Find all $k>0$ for which a strictly decreasing function $g:(0;+\infty)\to(0;+\infty)$ exists such that $g(x)\geq kg(x+g(x))$ for all positive $x$.
Problem
Source: IZHO2016
Tags: inequalities
aleksam
16.01.2016 10:52
$k <=1$ the example is $g (x)=1/x$ in fact, every decreasing function... if $k>1$, one can prove by induction that $g (x)>=k^{n} g (x+(1+1/k +1/k^{2}+...+ 1/k^{n-1})g (x)) $ and so $g (x+g (x)k/k-1)<=g (x)/k^{n} $ for every natural $n $ absurd!
samirka259
16.01.2016 22:13
aleksam wrote: one can prove by induction that $g (x)>=k^{n} g (x+(1+1/k +1/k^{2}+...+ 1/k^{n-1})g (x)) $ Could you explain it, please ?
ISHO95
17.01.2016 07:15
Put $x \rightarrow x+g(x)$ several times and each step use the inequality $g(x+g(x)) \le \frac{g(x)}{k}$
Mukhammadiev
27.01.2016 07:48
A problem proposed by Uzbekistan.
chessmaster4
27.01.2016 19:14
Let $k\le 1$. Then $kg(x+g(x)\le g(x+g(x)\le g(x)$ as g(x)>0 Suppose $k>1$. Let $g(x) \le \frac{x}{k}$ for some x.
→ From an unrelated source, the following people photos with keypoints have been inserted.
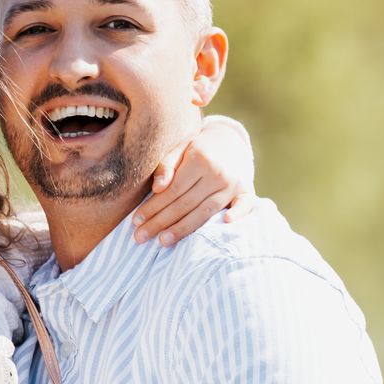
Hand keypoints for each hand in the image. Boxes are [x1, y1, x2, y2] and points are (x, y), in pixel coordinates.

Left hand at [133, 116, 255, 245]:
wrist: (231, 141)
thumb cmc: (198, 149)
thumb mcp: (180, 148)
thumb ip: (167, 165)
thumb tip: (158, 188)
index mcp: (200, 159)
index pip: (173, 190)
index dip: (154, 206)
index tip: (136, 220)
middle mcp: (218, 173)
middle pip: (185, 204)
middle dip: (161, 222)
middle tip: (140, 237)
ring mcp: (234, 184)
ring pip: (205, 212)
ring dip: (183, 229)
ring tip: (163, 241)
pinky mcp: (247, 191)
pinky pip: (245, 205)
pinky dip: (238, 214)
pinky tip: (226, 223)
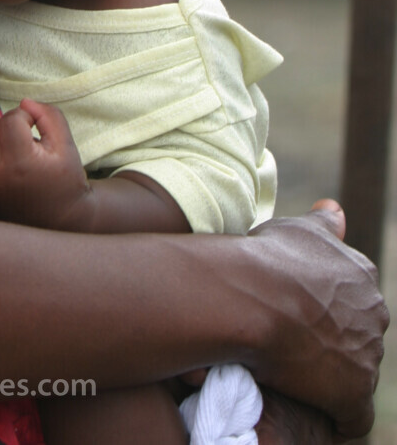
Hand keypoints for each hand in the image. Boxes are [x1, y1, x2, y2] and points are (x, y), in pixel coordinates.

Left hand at [0, 98, 90, 228]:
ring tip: (20, 143)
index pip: (11, 120)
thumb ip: (49, 116)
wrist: (60, 220)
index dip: (27, 116)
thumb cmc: (66, 180)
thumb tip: (24, 102)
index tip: (40, 128)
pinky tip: (6, 151)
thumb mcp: (66, 145)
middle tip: (30, 134)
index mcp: (21, 163)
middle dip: (10, 123)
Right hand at [243, 202, 385, 441]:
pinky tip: (319, 412)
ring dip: (333, 375)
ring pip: (356, 371)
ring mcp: (368, 354)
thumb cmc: (267, 258)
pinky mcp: (354, 392)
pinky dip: (340, 418)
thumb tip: (335, 208)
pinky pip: (354, 418)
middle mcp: (374, 313)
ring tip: (296, 373)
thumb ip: (322, 224)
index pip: (356, 297)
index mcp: (362, 274)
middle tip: (295, 342)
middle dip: (337, 340)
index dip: (329, 308)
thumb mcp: (296, 228)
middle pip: (360, 333)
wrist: (253, 295)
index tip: (304, 313)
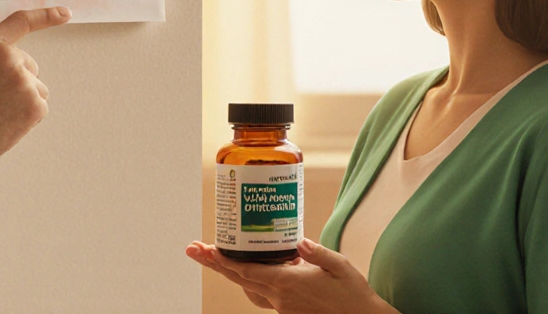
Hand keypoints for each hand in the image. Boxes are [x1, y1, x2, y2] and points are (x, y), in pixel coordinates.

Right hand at [0, 7, 70, 200]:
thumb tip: (14, 69)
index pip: (21, 22)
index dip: (46, 16)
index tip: (65, 13)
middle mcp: (7, 56)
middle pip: (30, 68)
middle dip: (16, 85)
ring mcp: (23, 79)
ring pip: (36, 90)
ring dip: (21, 104)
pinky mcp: (34, 104)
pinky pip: (39, 110)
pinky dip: (25, 121)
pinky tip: (2, 127)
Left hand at [186, 239, 395, 313]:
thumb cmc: (352, 293)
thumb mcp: (339, 265)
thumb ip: (316, 253)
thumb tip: (298, 241)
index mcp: (288, 283)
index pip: (246, 270)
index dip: (222, 260)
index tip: (204, 249)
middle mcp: (279, 297)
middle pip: (239, 278)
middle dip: (215, 264)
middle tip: (194, 250)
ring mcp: (282, 307)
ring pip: (248, 288)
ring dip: (231, 273)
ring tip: (215, 258)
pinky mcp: (288, 312)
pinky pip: (262, 295)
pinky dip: (251, 281)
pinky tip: (251, 269)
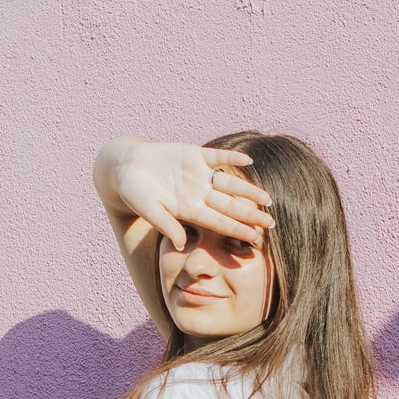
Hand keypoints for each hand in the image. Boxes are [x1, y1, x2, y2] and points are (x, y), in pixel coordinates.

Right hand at [98, 139, 274, 250]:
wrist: (126, 168)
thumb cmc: (135, 194)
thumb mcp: (149, 210)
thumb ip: (166, 225)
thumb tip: (181, 244)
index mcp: (189, 211)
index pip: (219, 222)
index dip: (237, 229)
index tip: (256, 237)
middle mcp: (199, 194)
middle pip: (230, 206)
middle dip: (250, 214)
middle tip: (271, 222)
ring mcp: (198, 175)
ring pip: (229, 184)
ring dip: (248, 190)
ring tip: (267, 198)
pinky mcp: (194, 155)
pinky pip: (217, 157)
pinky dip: (231, 158)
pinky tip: (249, 162)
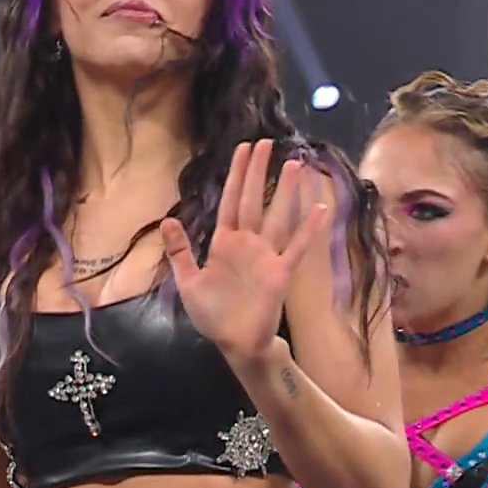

Then $\frac{x}{k}\geq g(x)\geq kg(x+g(x)\geq kg(x+\frac{x}{k})\geq kg(2x)))$. So $g(2x)\le \frac{x}{k^2}$. Putting $x= \frac{x}{2}$ $g(x)\le \frac{x}{2k^2}$. $==>$ $\frac{x}{2k^2}\geq kg(x+\frac{x}{2k^2})\geq kg(\frac{3}{2}x)$. Putting $x=\frac{2}{3}x$ we get $g(x)\le \frac{x}{3k^3}$. And so $g(x)\le \frac{x}{nk^n}$ Then $g(x)\geq kg(\frac{n+1}{n}x)$, where n ---->$+\infty$ and $\frac{n+1}{n}$---->1, so $g(x)\geq kg(x)$ and $k\le 1$. Contradiction.
Catkiller
27.12.2019 12:57
chessmaster4 wrote: Let $k\le 1$. Then $kg(x+g(x)\le g(x+g(x)\le g(x)$ as g(x)>0 Suppose $k>1$. Let $g(x) \le \frac{x}{k}$ for some x. Then $\frac{x}{k}\geq g(x)\geq kg(x+g(x)\geq kg(x+\frac{x}{k})\geq kg(2x)))$. So $g(2x)\le \frac{x}{k^2}$. Putting $x= \frac{x}{2}$ $g(x)\le \frac{x}{2k^2}$. $==>$ $\frac{x}{2k^2}\geq kg(x+\frac{x}{2k^2})\geq kg(\frac{3}{2}x)$. Putting $x=\frac{2}{3}x$ we get $g(x)\le \frac{x}{3k^3}$. And so $g(x)\le \frac{x}{nk^n}$ Then $g(x)\geq kg(\frac{n+1}{n}x)$, where n ---->$+\infty$ and $\frac{n+1}{n}$---->1, so $g(x)\geq kg(x)$ and $k\le 1$. Contradiction. Why such $x$ that $\frac{x}{k} \geq g(x)$ exists? And you haven’t proven that g is continuous, thus you can’t say if $x -> y$, then $g(x) -> g(y)$
lazizbek42
13.12.2021 11:52
k=1 and k<1